The stats were outlined in a World Bank Migration and Development Brief. The Bank estimates that officially recorded remittances to low- and middle-income countries reached $466 billion in 2017, an increase of 8.5 percent over $429 billion in 2016. Global remittances, which include flows to high-income countries, grew 7 percent to $613 billion in 2017, from $573 billion in 2016. The stronger than expected recovery in remittances was driven by growth in Europe, the Russian Federation, and the United States. Remittance inflows improved in all regions and the top remittance recipients were India with $69 billion, China ($64 billion), Philippines ($33 billion), Mexico ($31 billion), Nigeria ($22 billion), and Egypt ($20 billion).

The global average cost of sending $200

In the first quarter of 2018, the global average cost of sending $200 was 7.1 percent, more than twice as high as the Sustainable Development Goal target of 3 percent. Sub-Saharan Africa remains the most expensive place to send money to, where the average cost is 9.4 percent. Major barriers to reducing remittance costs are de-risking by banks and exclusive partnerships between national post office systems and money transfer operators. According to industry experts, these factors constrain the introduction of more efficient technologies such as Internet and smartphone apps and the use of blockchain in remittance services.

In 2018, remittances to East Asia and the Pacific region were expected to grow 3.8 percent to $135 billion. For Europe and Central Asia, the forecast was a 6 percent growth to $51 billion. Backed by improvement in the U.S. labor market and higher growth prospects for Italy and Spain, remittances to Latin America and the Caribbean were expected to grow 4.3 percent to $83 billion last year. A moderate growth of 4.4 percent to $56 billion was expected for Middle East and North Africa, while the forecast for South Asia was a 2.5 percent increase to $120 billion. When it comes to remittances in Sub-Saharan Africa, last year they were forecasted to grow 7 percent and reach $41 billion.

Factors that will fuel digital growth

“While remittances are growing, countries, institutions, and development agencies must continue to chip away at high costs of remitting so that families receive more of the money.
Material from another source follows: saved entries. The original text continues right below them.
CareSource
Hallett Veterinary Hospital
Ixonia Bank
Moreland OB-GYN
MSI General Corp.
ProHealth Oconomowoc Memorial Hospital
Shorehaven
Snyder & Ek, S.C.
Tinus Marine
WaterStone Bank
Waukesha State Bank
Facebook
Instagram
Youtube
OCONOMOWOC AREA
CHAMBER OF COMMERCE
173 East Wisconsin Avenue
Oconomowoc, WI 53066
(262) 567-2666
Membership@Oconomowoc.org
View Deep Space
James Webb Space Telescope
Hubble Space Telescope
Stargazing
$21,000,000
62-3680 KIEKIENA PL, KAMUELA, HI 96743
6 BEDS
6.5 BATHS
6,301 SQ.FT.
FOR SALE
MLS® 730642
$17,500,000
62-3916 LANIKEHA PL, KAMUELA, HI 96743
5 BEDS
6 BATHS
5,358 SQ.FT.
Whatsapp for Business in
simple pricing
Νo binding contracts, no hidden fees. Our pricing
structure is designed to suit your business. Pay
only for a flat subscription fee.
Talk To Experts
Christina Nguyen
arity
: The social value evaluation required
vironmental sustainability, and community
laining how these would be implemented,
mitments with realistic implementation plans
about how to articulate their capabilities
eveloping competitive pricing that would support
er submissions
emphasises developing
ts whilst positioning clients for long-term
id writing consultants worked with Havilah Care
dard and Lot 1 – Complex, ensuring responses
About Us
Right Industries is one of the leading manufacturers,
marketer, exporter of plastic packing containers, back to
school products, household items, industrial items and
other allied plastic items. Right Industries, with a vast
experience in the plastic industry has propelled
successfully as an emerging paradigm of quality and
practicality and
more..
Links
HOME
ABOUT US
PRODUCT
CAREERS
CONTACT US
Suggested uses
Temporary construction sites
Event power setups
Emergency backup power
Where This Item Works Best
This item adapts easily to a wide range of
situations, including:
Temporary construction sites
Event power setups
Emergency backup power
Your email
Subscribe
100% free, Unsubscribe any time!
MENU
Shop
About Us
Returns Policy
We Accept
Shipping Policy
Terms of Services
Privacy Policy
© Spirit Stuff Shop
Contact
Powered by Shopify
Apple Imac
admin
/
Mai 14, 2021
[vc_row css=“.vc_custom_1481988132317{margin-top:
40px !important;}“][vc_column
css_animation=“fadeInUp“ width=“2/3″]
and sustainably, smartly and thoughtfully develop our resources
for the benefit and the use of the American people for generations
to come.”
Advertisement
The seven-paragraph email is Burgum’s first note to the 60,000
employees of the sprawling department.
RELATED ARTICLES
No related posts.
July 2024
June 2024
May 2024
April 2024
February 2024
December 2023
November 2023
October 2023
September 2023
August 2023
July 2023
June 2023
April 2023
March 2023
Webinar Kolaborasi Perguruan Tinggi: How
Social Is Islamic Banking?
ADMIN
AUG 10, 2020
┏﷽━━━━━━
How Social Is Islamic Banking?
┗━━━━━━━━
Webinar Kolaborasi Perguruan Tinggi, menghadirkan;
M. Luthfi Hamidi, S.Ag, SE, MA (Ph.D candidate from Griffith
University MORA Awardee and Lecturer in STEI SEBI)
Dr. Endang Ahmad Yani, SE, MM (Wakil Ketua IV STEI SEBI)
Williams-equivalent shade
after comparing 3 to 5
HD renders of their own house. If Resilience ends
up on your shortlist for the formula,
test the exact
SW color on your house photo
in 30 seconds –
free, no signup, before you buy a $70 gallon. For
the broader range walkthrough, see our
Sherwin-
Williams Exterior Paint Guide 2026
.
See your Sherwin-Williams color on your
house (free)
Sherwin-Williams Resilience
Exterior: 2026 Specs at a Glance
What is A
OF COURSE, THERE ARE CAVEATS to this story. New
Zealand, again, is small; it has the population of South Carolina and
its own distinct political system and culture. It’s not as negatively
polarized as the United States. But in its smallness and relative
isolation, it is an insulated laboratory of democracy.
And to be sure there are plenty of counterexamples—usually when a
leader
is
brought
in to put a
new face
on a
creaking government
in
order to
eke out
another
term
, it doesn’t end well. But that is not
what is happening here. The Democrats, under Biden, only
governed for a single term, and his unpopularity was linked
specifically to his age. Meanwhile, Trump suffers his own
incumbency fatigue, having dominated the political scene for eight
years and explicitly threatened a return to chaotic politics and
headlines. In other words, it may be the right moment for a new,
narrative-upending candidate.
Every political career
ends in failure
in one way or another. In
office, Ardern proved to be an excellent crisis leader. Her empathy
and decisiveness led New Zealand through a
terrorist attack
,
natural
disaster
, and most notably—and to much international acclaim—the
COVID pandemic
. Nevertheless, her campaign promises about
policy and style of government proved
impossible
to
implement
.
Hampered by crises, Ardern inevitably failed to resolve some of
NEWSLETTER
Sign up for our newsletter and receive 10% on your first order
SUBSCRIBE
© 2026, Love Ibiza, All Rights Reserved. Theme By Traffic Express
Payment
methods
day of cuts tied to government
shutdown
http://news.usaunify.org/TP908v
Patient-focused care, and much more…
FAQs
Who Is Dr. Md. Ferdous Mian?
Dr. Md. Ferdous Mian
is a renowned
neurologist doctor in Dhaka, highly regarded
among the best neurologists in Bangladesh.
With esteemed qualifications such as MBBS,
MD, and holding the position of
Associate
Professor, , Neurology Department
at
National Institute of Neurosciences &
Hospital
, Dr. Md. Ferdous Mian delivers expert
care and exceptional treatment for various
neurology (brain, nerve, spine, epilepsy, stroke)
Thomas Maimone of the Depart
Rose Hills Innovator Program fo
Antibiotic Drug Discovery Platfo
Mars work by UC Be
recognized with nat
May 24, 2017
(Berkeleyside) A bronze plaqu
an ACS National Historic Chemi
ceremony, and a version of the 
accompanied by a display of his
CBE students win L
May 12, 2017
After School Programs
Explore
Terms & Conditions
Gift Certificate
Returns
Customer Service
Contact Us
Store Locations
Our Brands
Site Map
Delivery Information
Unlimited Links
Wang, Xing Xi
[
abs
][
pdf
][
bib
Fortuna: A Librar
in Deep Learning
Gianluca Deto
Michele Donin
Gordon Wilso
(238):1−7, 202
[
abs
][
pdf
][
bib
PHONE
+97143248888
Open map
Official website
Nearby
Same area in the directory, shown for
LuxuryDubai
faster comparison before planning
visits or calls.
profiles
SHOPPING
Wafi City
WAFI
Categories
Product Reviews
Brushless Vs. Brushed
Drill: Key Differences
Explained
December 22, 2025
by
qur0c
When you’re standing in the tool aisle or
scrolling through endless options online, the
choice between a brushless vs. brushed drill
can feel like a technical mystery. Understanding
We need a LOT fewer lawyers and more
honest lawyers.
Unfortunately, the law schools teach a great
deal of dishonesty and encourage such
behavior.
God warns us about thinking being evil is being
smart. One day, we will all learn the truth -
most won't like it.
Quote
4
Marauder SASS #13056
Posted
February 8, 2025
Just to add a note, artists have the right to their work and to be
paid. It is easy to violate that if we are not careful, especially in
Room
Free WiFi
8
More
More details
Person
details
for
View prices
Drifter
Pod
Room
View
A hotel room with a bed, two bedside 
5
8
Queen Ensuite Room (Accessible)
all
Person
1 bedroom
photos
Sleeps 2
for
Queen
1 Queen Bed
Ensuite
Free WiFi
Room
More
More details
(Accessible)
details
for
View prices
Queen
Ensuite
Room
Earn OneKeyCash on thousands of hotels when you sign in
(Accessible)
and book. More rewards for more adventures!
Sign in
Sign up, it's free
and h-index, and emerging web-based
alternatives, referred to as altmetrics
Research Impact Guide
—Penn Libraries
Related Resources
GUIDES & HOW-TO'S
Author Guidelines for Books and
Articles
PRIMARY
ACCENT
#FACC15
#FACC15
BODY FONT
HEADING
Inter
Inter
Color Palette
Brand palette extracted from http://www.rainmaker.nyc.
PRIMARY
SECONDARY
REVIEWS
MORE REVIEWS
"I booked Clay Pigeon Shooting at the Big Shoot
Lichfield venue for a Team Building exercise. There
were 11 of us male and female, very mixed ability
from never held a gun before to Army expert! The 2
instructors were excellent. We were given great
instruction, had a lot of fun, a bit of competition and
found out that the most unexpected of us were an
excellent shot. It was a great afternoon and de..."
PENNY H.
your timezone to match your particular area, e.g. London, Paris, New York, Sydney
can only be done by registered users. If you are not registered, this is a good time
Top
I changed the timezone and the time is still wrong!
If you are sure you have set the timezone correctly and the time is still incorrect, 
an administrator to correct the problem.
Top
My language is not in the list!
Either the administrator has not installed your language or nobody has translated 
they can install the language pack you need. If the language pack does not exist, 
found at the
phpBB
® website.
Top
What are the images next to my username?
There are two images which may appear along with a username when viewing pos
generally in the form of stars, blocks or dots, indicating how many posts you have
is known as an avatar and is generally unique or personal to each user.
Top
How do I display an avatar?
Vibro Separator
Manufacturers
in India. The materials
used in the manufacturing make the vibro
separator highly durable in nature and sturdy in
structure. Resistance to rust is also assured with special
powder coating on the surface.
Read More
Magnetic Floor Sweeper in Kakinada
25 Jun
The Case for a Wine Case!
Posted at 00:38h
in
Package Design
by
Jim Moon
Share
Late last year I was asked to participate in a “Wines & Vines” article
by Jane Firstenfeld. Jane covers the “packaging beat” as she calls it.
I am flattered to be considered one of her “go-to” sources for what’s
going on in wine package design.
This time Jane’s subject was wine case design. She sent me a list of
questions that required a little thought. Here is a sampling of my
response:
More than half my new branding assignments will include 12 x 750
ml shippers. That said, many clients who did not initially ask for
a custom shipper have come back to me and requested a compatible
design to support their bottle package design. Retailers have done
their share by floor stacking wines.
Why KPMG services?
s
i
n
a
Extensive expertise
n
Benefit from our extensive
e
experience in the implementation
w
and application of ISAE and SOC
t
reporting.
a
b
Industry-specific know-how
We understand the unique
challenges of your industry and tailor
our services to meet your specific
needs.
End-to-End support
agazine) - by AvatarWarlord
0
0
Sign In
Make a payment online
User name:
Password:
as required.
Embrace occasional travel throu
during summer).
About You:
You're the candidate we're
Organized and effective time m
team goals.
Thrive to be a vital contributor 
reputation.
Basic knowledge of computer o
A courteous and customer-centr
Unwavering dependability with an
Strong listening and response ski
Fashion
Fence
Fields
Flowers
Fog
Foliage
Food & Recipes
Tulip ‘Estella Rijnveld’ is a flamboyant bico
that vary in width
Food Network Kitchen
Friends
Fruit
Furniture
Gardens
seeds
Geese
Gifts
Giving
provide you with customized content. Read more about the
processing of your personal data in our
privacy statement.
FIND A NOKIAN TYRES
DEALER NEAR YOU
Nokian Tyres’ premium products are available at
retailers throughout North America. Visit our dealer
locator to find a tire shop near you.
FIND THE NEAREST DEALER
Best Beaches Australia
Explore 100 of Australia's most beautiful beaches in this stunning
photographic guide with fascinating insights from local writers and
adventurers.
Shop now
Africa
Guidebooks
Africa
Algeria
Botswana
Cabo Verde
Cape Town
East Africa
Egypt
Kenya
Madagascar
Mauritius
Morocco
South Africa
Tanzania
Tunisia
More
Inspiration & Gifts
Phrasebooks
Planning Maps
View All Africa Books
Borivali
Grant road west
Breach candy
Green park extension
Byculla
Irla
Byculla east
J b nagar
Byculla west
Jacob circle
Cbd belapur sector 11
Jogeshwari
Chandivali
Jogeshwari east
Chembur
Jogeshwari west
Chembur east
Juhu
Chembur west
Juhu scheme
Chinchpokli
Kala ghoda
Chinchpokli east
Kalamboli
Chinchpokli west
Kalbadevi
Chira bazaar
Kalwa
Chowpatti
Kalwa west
Eliminating exclusivity contracts to improve market competition and introducing more efficient technologies are high-priority issues,” said Dilip Ratha, lead author of the Brief and head of KNOMAD.

The increased smartphone penetration, greater demand for digital transactions, and an overall need for faster cross-border transfers are expected to fuel digital growth globally. With the shift to digital comes an audience of younger, digital-savvy customers using remittances – a segment that companies are looking to target. As a result, the global remittance industry is becoming increasingly competitive for firms to navigate. And in order to win, companies will need to prioritize the four areas consumers value most in remittances: cost, convenience, speed, and safety.